▸ Text segment
Unfortunately, this is not possible like I had hoped. Only the certificate name can be updated (https://docs.aws.amazon.com/apigateway/api-reference/link-relation/domainname-update/). I suppose this problem was known when originally writing the update_domain_name method for Zappa.

I'm not sure how to get around this programmatically, short of creating a new api gateway domain with the new certificate, which may involve some downtime if we have to delete the current api gateway domain first. Hopefully, there is a better way. I will test with an old version of Zappa to determine when this regression occurred, although I always had problems with re-certifying my domain.

Currently, I'm updating my certificate by using the undocumented Zappa features to output the certificate data, and pasting that data into the aws console as described at http://docs.aws.amazon.com/apigateway/latest/developerguide/how-to-custom-domains.html#how-to-rotate-custom-domain-certificate.

P.S: The Terraform project also encountered this problem (https://github.com/hashicorp/terraform/issues/8789)

chromakey commented 7 years ago

Yeah I'm not sure how to go about this. Just by virtue of the way APIGW/CF works, any time the certificate is changed on the fly, there's going to be downtime while it's pushed out to the edge nodes in CF.

The AWS docs have something on uploading a backup certificate and then rotating it into production gradually to avoid the downtime issue. I don't know what aspect of this are exposed in the API, but maybe this will give us some clues on where to start looking.

▸ What you should do
Continue the thread about updating the API Gateway domain certificate in Zappa, picking up right after its final sentence. The data has no connection to the thread about updating the API Gateway domain certificate in Zappa.

(Dataset excerpts)

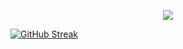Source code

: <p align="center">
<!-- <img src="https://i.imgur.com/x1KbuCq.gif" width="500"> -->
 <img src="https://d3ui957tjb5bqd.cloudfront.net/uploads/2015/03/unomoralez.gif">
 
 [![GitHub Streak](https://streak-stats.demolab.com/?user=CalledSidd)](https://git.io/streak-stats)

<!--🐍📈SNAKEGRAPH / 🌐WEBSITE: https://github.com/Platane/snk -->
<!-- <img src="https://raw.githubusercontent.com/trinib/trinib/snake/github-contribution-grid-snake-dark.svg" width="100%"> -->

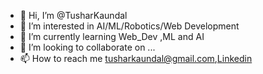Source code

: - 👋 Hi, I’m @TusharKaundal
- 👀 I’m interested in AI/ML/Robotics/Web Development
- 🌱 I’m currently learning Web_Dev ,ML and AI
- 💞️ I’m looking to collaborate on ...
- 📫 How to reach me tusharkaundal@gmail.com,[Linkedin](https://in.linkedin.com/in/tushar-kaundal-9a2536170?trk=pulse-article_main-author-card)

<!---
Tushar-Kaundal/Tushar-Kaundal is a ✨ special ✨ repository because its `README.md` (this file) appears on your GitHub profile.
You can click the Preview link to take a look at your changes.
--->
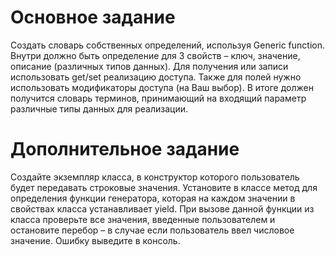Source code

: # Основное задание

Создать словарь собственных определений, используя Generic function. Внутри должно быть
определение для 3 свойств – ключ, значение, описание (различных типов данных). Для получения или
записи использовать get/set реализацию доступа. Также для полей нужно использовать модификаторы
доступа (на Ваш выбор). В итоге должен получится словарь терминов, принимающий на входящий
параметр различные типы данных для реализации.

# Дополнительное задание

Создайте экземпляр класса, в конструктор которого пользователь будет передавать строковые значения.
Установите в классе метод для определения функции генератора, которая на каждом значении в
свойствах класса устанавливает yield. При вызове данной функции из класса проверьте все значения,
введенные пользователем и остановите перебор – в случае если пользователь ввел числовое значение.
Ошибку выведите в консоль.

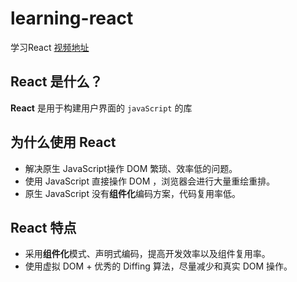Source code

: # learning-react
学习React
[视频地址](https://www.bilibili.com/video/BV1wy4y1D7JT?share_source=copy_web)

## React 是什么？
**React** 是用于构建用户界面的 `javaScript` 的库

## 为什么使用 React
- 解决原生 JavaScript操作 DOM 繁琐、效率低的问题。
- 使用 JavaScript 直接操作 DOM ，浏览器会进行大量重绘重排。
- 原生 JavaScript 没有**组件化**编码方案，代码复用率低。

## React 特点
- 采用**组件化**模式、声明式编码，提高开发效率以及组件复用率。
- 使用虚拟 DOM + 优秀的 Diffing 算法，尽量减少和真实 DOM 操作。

▸ Reply to the task
http://docs.aws.amazon.com/apigateway/latest/developerguide/how-to-custom-domains.html#how-to-rotate-custom-domain-certificate

EDIT: The example here has you update the certificate NAME by specifying the /certificateName path: http://docs.aws.amazon.com/apigateway/api-reference/link-relation/domainname-update/

I wonder if you could use the same method to update the certificateBody, certificatePrivateKey, and certificateChain parameters by specifying them as paths (i.e. /certificateBody) http://boto3.readthedocs.io/en/latest/reference/services/apigateway.html#APIGateway.Client.create_domain_name

Just guessing blindly. Worth a shot maybe.

kwellman commented 7 years ago

@chromakey

If only it were that simple...I tried that previously but it didn't work. This is the output I got:

Setting DNS challenge..
Waiting for DNS to propagate..
Deleting DNS challenge..
Updating domain name!
An error occurred (BadRequestException) when calling the UpdateDomainName operation: Invalid patch path  '/certifica
teBody' specified for op 'replace'. Must be one of: [/certificateName]
Failed to generate or install certificate! :(
chromakey commented 7 years ago

Ah it was worth a shot. I can't find anything in the documentation that points to the backup certificate functionality being exposed at all. The best we could hope for I think is that maybe it's undocumented and uses parameters like backupCertificateBody or something like that.

Supposedly, AWS has been working on getting ACM to work with API Gateway, but there's no public time table at the moment: https://forums.aws.amazon.com/thread.jspa?threadID=234686

Maybe we should disable the renewal feature for the time being since from what I can tell it doesn't work as intended and it might catch people off guard when their 90 days is up (speaking from experience) or at least add a warning of sorts.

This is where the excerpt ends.